Rail transport is a means of conveyance of passengers and goods on wheeled vehicles running on rails, also known as tracks. It is also commonly referred to as train transport. In contrast to road transport, where vehicles run on a prepared flat surface, rail vehicles (rolling stock) are directionally guided by the tracks on which they run. Tracks usually consist of steel rails, installed on ties (sleepers) and ballast, on which the rolling stock, usually fitted with metal wheels, moves. Other variations are also possible, such as slab track, where the rails are fastened to a concrete foundation resting on a prepared subsurface.
Rolling stock in a rail transport system generally encounters lower frictional resistance than road vehicles, so passenger and freight cars (carriages and wagons) can be coupled into longer trains. The operation is carried out by a railway company, providing transport between train stations or freight customer facilities. Power is provided by locomotives which either draw electric power from a railway electrification system or produce their own power, usually by diesel engines. Most tracks are accompanied by a signalling system. Railways are a safe land transport system when compared to other forms of transport.[Nb 1] Railway transport is capable of high levels of passenger and cargo utilization and energy efficiency, but is often less flexible and more capital-intensive than road transport, when lower traffic levels are considered.
The oldest, man-hauled railways date back to the 6th century BC, with Periander, one of the Seven Sages of Greece, credited with its invention. Rail transport blossomed after the British development of the steam locomotive as a viable source of power in the 19th centuries. With steam engines, one could construct mainline railways, which were a key component of the Industrial Revolution. Also, railways reduced the costs of shipping, and allowed for fewer lost goods, compared with water transport, which faced occasional sinking of ships. The change from canals to railways allowed for “national markets” in which prices varied very little from city to city. The invention and development of the railway in Europe was one of the most important technological inventions of the 19th century; in the United States, it is estimated that without rail, GDP would have been lower by 7% in 1890.

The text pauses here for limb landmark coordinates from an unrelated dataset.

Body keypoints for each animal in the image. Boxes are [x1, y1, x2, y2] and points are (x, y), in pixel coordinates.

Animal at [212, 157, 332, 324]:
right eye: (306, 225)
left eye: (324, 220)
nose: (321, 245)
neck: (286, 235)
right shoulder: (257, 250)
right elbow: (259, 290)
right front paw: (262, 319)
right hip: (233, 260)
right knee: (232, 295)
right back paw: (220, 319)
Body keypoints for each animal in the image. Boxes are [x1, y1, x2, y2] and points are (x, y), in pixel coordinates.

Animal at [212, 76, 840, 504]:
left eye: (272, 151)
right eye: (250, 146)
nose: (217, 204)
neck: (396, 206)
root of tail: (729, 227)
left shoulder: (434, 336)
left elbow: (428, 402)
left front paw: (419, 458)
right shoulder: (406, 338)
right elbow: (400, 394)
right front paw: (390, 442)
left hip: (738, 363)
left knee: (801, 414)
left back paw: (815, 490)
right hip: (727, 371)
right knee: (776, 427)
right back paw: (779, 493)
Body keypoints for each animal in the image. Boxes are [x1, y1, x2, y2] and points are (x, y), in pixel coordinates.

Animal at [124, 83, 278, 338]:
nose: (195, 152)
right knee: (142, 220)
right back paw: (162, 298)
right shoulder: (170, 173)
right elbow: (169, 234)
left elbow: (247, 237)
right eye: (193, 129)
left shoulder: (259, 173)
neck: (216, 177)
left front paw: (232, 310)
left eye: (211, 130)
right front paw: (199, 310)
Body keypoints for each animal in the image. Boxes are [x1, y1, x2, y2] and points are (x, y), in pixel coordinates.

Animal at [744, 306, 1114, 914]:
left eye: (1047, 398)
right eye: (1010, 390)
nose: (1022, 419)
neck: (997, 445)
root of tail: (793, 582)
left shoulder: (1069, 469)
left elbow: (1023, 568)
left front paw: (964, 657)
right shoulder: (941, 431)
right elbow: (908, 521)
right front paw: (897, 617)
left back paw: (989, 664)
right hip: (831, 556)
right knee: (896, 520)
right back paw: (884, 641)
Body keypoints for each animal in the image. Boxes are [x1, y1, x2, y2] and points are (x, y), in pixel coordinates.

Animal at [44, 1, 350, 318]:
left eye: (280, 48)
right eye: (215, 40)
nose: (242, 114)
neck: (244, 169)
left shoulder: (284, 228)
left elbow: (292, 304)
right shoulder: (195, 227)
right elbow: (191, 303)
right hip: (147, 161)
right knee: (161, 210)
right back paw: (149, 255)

In the 1880s, electrified trains were introduced, and also the first tramways and rapid transit systems came into being. Starting during the 1940s, the non-electrified railways in most countries had their steam locomotives replaced by diesel-electric locomotives, with the process being almost complete by 2000. During the 1960s, electrified high-speed railway systems were introduced in Japan and later in some other countries. Other forms of guided ground transport outside the traditional railway definitions, such as monorail or maglev, have been tried but have seen limited use. Following decline after World War II due to competition from cars, rail transport has had a revival in recent decades due to road congestion and rising fuel prices, as well as governments investing in rail as a means of reducing CO2 emissions in the context of concerns about global warming.